Assez d’accord avec Alain REY, qui dit que l’orthographe est un marqueur social et donne une image de soi ; je retrouve dans cette remarque toute mon enfance et mon éducation. Les années passant, je considère la remarque de Bernard PIVOT que j’admire beaucoup, comme la plus intéressante, même si j’ai du mal à accepter qu’un écrivain fasse des fautes (c’est dans ma culture).
Mais farouchement opposée à la nouvelle orthographe : nénufar, un compte-goutte, j’amoncèle, portemonnaie. Je ne parle ni des trémas ni des accents!

    Bonjour Nathalie, c’est suite à la réforme de 1878 que le tréma sur le « e » a été remplacé par des accents grave ou aigu. Depuis, poëte et poëme s’écrivent « poète » et « poème ». Mais personne ne s’en est offusqué (Il faut dire qu’à l’époque, les réseaux sociaux n’existaient pas !).

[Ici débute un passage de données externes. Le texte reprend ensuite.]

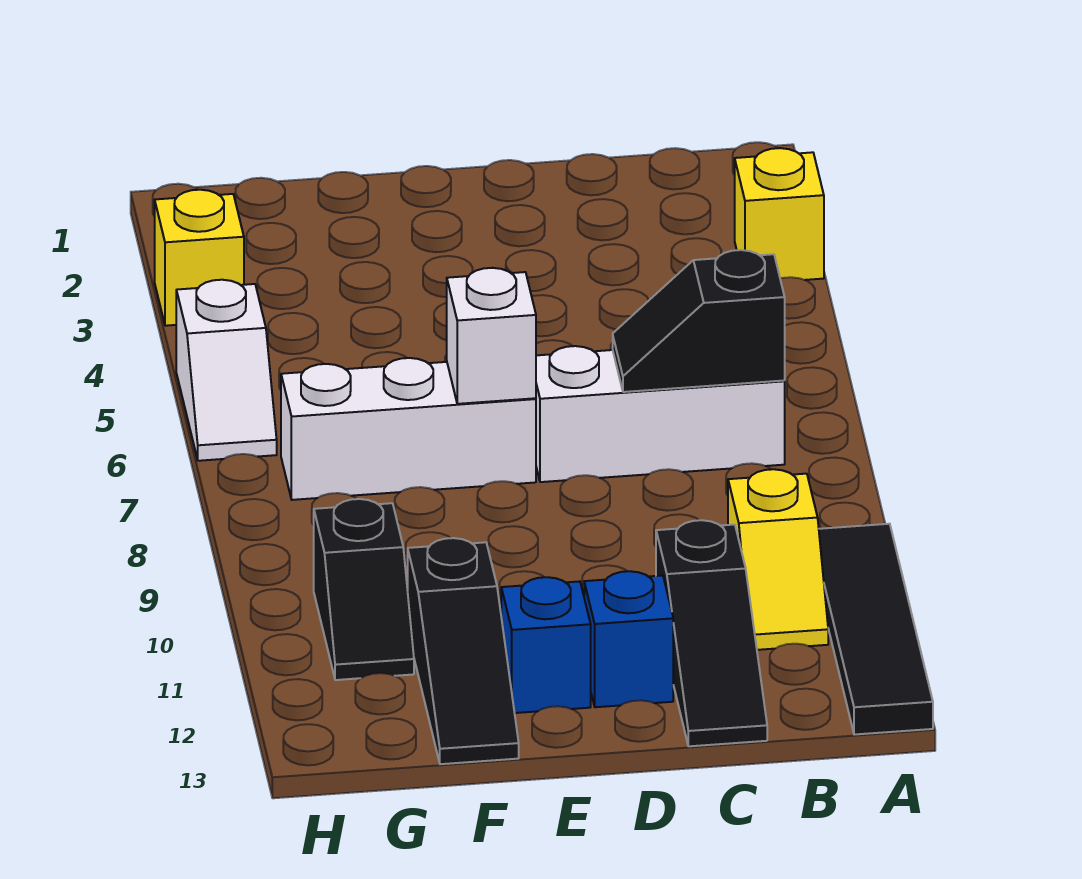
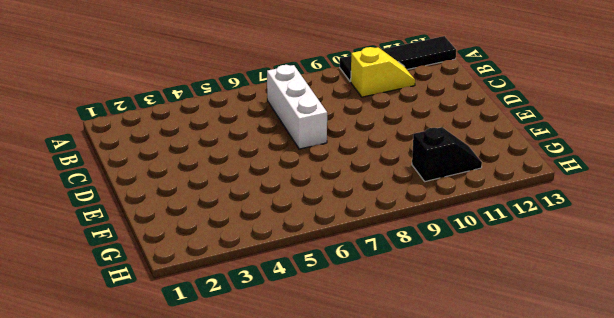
none -> yellow 1x1 brick [735,148,824,280]
none -> black 1x3 slope [656,520,767,746]
none -> blue 1x1 brick [584,571,673,707]

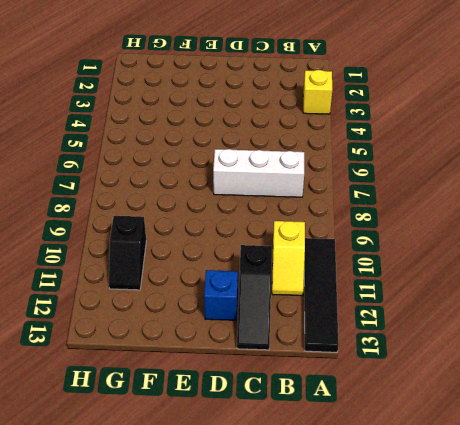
none -> white 1x3 brick [281,358,536,500]
none -> blue 1x1 brick [501,577,591,713]
none -> black 1x3 slope [408,538,519,764]

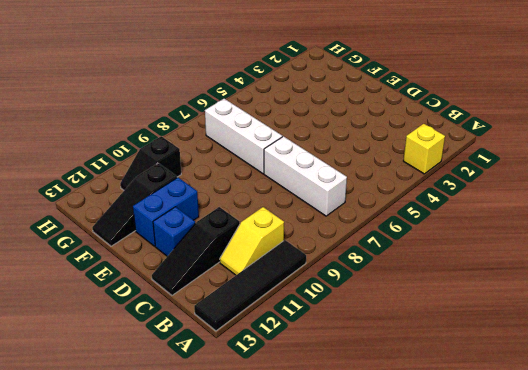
blue 1x2 brick [133,177,199,246] -> blue 1x1 brick [501,577,591,713]
none -> yellow 1x1 brick [155,190,244,326]
none -> white 1x2 slope [176,280,277,461]
none -> black 1x2 slope [613,250,785,392]

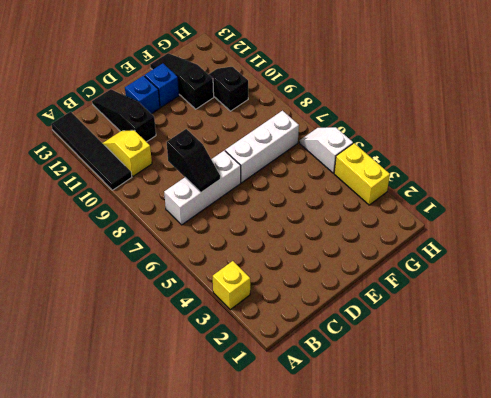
black 1x2 slope [167,129,220,192] -> black 1x2 slope turned to [613,250,785,392]
yellow 1x2 brick [334,143,390,205] -> yellow 1x1 brick [155,190,244,326]
none -> white 1x1 brick [447,268,536,404]

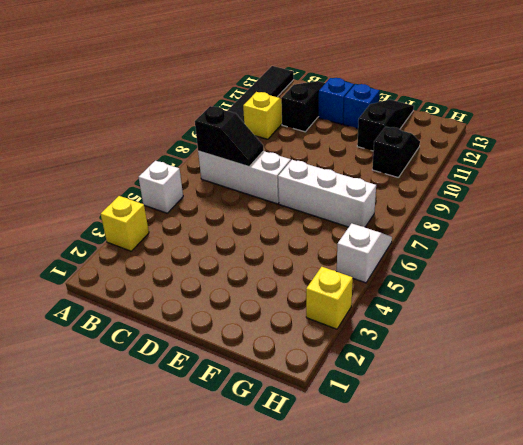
white 1x1 brick [139,161,183,213] -> white 1x1 brick moved to [447,268,536,404]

La « réforme » de 1990 ne supprime pas le tréma, au contraire, elle l’ajoute ou le déplace : aiguë, ambiguë, ambiguïté, arguer peuvent s’écrire « aigüe », « ambigüe », « ambigüité » et « argüer ». Il est également ajouté dans les noms « gageüre », « mangeüre », « rongeüre », et « vergeüre », pour en faciliter la prononciation. Bonne journée.

J’adore ce qu’en a dit Léon-Paul Fargue : « Monsieur, je suis l’offensé, j’ai le choix des armes, je choisis l’orthographe. Donc, vous êtes mort. »
J’aime la langue française (ma 2e langue), elle est compliquée, élitiste, bizarroïde, tout ce que l’on voudra. Mais elle est claire, précise, riche et tellement belle à l’oreille, à l’œil. Je ne suis pas d’accord avec P. Valéry qui semble dire que l’orthographe est une question de mémoire… Si mon orthographe est relativement sûre, que j’écris dans un style pas trop désagréable à lire et avec une syntaxe pas trop boiteuse, je le dois aux livres des meilleurs auteurs que j’ai lus avec plaisir tout au long de ma vie. Je n’ai jamais rien appris par cœur.